■ Data to process
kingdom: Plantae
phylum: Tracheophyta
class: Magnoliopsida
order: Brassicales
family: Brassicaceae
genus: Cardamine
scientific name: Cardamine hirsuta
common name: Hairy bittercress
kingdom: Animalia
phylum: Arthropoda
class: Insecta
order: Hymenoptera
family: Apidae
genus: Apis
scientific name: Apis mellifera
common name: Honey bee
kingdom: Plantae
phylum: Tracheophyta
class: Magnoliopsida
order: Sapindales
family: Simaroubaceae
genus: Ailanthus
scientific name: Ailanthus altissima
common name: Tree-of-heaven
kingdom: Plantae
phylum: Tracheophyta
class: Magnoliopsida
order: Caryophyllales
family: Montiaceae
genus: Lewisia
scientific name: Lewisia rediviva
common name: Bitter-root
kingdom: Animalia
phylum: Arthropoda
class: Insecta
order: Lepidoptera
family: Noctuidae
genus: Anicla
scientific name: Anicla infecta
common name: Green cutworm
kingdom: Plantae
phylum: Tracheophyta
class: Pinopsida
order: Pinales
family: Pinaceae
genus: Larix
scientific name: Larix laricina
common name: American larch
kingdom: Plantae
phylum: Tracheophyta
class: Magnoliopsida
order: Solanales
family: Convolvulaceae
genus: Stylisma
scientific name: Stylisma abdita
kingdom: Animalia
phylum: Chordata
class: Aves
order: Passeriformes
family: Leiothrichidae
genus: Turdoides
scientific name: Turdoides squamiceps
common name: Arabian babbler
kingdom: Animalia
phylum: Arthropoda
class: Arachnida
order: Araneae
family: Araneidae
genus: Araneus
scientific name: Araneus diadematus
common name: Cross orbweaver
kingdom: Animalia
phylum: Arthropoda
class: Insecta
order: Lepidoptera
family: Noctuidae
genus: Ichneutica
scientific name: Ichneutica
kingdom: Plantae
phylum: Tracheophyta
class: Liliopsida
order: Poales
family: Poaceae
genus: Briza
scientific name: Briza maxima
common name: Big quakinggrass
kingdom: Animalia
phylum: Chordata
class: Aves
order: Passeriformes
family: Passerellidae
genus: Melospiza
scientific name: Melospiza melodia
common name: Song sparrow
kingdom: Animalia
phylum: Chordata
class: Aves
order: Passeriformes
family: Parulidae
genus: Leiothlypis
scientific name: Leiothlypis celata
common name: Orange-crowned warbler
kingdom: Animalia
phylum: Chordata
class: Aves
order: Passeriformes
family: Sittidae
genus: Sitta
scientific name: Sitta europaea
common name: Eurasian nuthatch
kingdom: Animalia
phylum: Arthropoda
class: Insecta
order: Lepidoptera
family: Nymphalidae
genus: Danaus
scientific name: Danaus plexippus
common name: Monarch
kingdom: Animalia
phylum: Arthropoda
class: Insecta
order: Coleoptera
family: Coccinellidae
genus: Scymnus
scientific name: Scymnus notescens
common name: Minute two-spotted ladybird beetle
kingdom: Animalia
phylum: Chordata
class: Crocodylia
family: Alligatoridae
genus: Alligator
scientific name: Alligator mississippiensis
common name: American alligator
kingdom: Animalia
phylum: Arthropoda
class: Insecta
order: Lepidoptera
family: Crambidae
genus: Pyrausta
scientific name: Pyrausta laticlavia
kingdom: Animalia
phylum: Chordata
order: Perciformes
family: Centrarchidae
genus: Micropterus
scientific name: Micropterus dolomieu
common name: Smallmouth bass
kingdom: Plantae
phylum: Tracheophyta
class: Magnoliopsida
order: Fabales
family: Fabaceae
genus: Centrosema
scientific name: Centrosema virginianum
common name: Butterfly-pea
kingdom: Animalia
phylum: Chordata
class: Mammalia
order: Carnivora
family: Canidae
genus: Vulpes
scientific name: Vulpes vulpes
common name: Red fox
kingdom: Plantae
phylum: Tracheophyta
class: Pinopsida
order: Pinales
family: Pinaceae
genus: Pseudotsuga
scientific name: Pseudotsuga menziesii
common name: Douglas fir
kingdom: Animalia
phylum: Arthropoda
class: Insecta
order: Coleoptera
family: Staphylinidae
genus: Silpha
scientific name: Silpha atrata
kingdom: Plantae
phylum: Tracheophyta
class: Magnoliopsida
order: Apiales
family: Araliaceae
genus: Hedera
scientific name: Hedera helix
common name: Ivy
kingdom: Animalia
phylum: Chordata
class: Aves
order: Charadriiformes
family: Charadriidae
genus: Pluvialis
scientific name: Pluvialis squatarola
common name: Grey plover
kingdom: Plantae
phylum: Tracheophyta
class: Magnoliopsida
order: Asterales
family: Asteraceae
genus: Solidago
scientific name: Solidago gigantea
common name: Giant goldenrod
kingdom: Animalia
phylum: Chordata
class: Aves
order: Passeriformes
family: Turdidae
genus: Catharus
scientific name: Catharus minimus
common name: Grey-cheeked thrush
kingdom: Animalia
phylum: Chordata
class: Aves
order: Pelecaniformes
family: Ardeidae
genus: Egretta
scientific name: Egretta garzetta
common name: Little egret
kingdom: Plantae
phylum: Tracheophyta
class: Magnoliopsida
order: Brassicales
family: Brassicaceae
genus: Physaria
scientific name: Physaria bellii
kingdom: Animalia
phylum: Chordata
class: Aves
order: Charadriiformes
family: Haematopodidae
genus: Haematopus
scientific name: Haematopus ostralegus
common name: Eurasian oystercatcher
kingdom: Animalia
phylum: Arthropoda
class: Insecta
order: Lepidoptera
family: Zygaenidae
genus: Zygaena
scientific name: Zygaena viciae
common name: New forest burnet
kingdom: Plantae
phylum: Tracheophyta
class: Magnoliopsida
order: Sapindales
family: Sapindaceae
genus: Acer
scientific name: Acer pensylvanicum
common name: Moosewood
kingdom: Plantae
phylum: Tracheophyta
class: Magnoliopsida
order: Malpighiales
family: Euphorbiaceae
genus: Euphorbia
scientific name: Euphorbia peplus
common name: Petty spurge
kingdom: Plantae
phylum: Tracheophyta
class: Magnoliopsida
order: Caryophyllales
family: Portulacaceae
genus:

■ Brief
Reproduce every line of the listing above word for word, from the first line to the last.

■ Task response
kingdom: Plantae
phylum: Tracheophyta
class: Magnoliopsida
order: Brassicales
family: Brassicaceae
genus: Cardamine
scientific name: Cardamine hirsuta
common name: Hairy bittercress
kingdom: Animalia
phylum: Arthropoda
class: Insecta
order: Hymenoptera
family: Apidae
genus: Apis
scientific name: Apis mellifera
common name: Honey bee
kingdom: Plantae
phylum: Tracheophyta
class: Magnoliopsida
order: Sapindales
family: Simaroubaceae
genus: Ailanthus
scientific name: Ailanthus altissima
common name: Tree-of-heaven
kingdom: Plantae
phylum: Tracheophyta
class: Magnoliopsida
order: Caryophyllales
family: Montiaceae
genus: Lewisia
scientific name: Lewisia rediviva
common name: Bitter-root
kingdom: Animalia
phylum: Arthropoda
class: Insecta
order: Lepidoptera
family: Noctuidae
genus: Anicla
scientific name: Anicla infecta
common name: Green cutworm
kingdom: Plantae
phylum: Tracheophyta
class: Pinopsida
order: Pinales
family: Pinaceae
genus: Larix
scientific name: Larix laricina
common name: American larch
kingdom: Plantae
phylum: Tracheophyta
class: Magnoliopsida
order: Solanales
family: Convolvulaceae
genus: Stylisma
scientific name: Stylisma abdita
kingdom: Animalia
phylum: Chordata
class: Aves
order: Passeriformes
family: Leiothrichidae
genus: Turdoides
scientific name: Turdoides squamiceps
common name: Arabian babbler
kingdom: Animalia
phylum: Arthropoda
class: Arachnida
order: Araneae
family: Araneidae
genus: Araneus
scientific name: Araneus diadematus
common name: Cross orbweaver
kingdom: Animalia
phylum: Arthropoda
class: Insecta
order: Lepidoptera
family: Noctuidae
genus: Ichneutica
scientific name: Ichneutica
kingdom: Plantae
phylum: Tracheophyta
class: Liliopsida
order: Poales
family: Poaceae
genus: Briza
scientific name: Briza maxima
common name: Big quakinggrass
kingdom: Animalia
phylum: Chordata
class: Aves
order: Passeriformes
family: Passerellidae
genus: Melospiza
scientific name: Melospiza melodia
common name: Song sparrow
kingdom: Animalia
phylum: Chordata
class: Aves
order: Passeriformes
family: Parulidae
genus: Leiothlypis
scientific name: Leiothlypis celata
common name: Orange-crowned warbler
kingdom: Animalia
phylum: Chordata
class: Aves
order: Passeriformes
family: Sittidae
genus: Sitta
scientific name: Sitta europaea
common name: Eurasian nuthatch
kingdom: Animalia
phylum: Arthropoda
class: Insecta
order: Lepidoptera
family: Nymphalidae
genus: Danaus
scientific name: Danaus plexippus
common name: Monarch
kingdom: Animalia
phylum: Arthropoda
class: Insecta
order: Coleoptera
family: Coccinellidae
genus: Scymnus
scientific name: Scymnus notescens
common name: Minute two-spotted ladybird beetle
kingdom: Animalia
phylum: Chordata
class: Crocodylia
family: Alligatoridae
genus: Alligator
scientific name: Alligator mississippiensis
common name: American alligator
kingdom: Animalia
phylum: Arthropoda
class: Insecta
order: Lepidoptera
family: Crambidae
genus: Pyrausta
scientific name: Pyrausta laticlavia
kingdom: Animalia
phylum: Chordata
order: Perciformes
family: Centrarchidae
genus: Micropterus
scientific name: Micropterus dolomieu
common name: Smallmouth bass
kingdom: Plantae
phylum: Tracheophyta
class: Magnoliopsida
order: Fabales
family: Fabaceae
genus: Centrosema
scientific name: Centrosema virginianum
common name: Butterfly-pea
kingdom: Animalia
phylum: Chordata
class: Mammalia
order: Carnivora
family: Canidae
genus: Vulpes
scientific name: Vulpes vulpes
common name: Red fox
kingdom: Plantae
phylum: Tracheophyta
class: Pinopsida
order: Pinales
family: Pinaceae
genus: Pseudotsuga
scientific name: Pseudotsuga menziesii
common name: Douglas fir
kingdom: Animalia
phylum: Arthropoda
class: Insecta
order: Coleoptera
family: Staphylinidae
genus: Silpha
scientific name: Silpha atrata
kingdom: Plantae
phylum: Tracheophyta
class: Magnoliopsida
order: Apiales
family: Araliaceae
genus: Hedera
scientific name: Hedera helix
common name: Ivy
kingdom: Animalia
phylum: Chordata
class: Aves
order: Charadriiformes
family: Charadriidae
genus: Pluvialis
scientific name: Pluvialis squatarola
common name: Grey plover
kingdom: Plantae
phylum: Tracheophyta
class: Magnoliopsida
order: Asterales
family: Asteraceae
genus: Solidago
scientific name: Solidago gigantea
common name: Giant goldenrod
kingdom: Animalia
phylum: Chordata
class: Aves
order: Passeriformes
family: Turdidae
genus: Catharus
scientific name: Catharus minimus
common name: Grey-cheeked thrush
kingdom: Animalia
phylum: Chordata
class: Aves
order: Pelecaniformes
family: Ardeidae
genus: Egretta
scientific name: Egretta garzetta
common name: Little egret
kingdom: Plantae
phylum: Tracheophyta
class: Magnoliopsida
order: Brassicales
family: Brassicaceae
genus: Physaria
scientific name: Physaria bellii
kingdom: Animalia
phylum: Chordata
class: Aves
order: Charadriiformes
family: Haematopodidae
genus: Haematopus
scientific name: Haematopus ostralegus
common name: Eurasian oystercatcher
kingdom: Animalia
phylum: Arthropoda
class: Insecta
order: Lepidoptera
family: Zygaenidae
genus: Zygaena
scientific name: Zygaena viciae
common name: New forest burnet
kingdom: Plantae
phylum: Tracheophyta
class: Magnoliopsida
order: Sapindales
family: Sapindaceae
genus: Acer
scientific name: Acer pensylvanicum
common name: Moosewood
kingdom: Plantae
phylum: Tracheophyta
class: Magnoliopsida
order: Malpighiales
family: Euphorbiaceae
genus: Euphorbia
scientific name: Euphorbia peplus
common name: Petty spurge
kingdom: Plantae
phylum: Tracheophyta
class: Magnoliopsida
order: Caryophyllales
family: Portulacaceae
genus:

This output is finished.